Paus mendesak para ulama dan rohaniwan Indonesia untuk meningkatkan keterbukaan dan inklusivitas

JAKARTA – Di negara yang dibedakan oleh keberagaman etnis dan di mana kesulitan sosial seperti kemiskinan dan korupsi merupakan kenyataan sehari-hari, Paus Fransiskus menekankan pentingnya para pendeta dan penginjil Gereja untuk berpikiran terbuka dan memprioritaskan mereka yang terpinggirkan.

Berbicara kepada para uskup, pendeta, biarawan, seminaris, dan katekis, Paus mengatakan motto kunjungannya ke Indonesia, “iman, persaudaraan, kasih sayang,” mengungkapkan baik “perjalanan Anda sebagai Gereja maupun karakter Anda sebagai umat, yang beragam secara etnis dan budaya.”

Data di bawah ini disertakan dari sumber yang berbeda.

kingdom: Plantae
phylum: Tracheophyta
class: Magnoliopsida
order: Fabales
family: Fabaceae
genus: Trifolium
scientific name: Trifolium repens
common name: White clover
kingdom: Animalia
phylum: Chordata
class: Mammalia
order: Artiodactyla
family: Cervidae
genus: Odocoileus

Ia bertemu dengan uskup dan pendeta, yang melayani sekitar 8,3 juta umat Katolik di Indonesia, di Katedral Our Lady of the Assumption di Jakarta.

“Pada saat yang sama, Anda dicirikan oleh keinginan bawaan untuk bersatu dan hidup berdampingan secara damai,” katanya.

Paus Fransiskus berada di Indonesia, negara Muslim terbesar di dunia, sebagai bagian dari kunjungan yang lebih luas pada 2-13 September ke Asia Tenggara dan Oseania.

Dalam pertemuan dengan otoritas sipil dan diplomat Indonesia pada hari itu, Fransiskus memuji kekayaan budaya dan keragaman etnis di negara ini, dan mendesak para pemimpin politik untuk memupuk toleransi dan memerangi ekstremisme.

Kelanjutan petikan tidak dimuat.